§ Goal of the exercise
The answer is every line of the records that holds the word "wire", copied in full.

Dataset entries
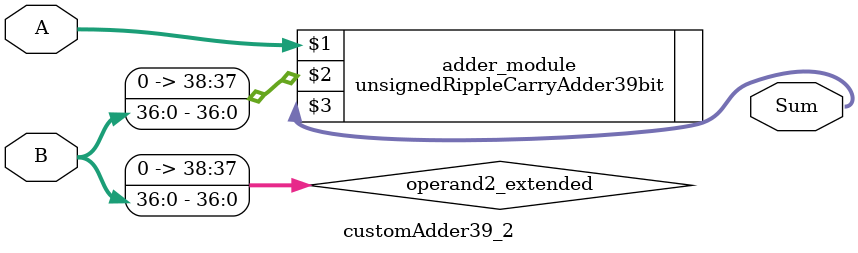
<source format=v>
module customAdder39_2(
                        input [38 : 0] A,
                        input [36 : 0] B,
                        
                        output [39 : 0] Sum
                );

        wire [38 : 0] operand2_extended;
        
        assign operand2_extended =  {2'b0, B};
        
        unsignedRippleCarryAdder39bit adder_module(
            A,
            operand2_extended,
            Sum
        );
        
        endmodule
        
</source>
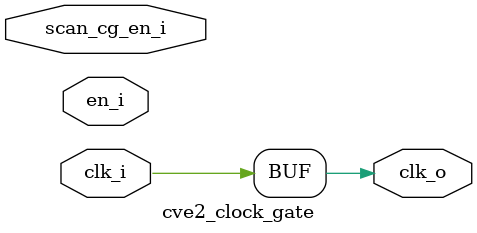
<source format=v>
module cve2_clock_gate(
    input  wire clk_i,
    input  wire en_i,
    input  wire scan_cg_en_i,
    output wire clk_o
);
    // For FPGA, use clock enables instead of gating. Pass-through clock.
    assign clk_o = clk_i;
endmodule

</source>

§ Result for this exercise
        wire [38 : 0] operand2_extended;
    input  wire clk_i,
    input  wire en_i,
    input  wire scan_cg_en_i,
    output wire clk_o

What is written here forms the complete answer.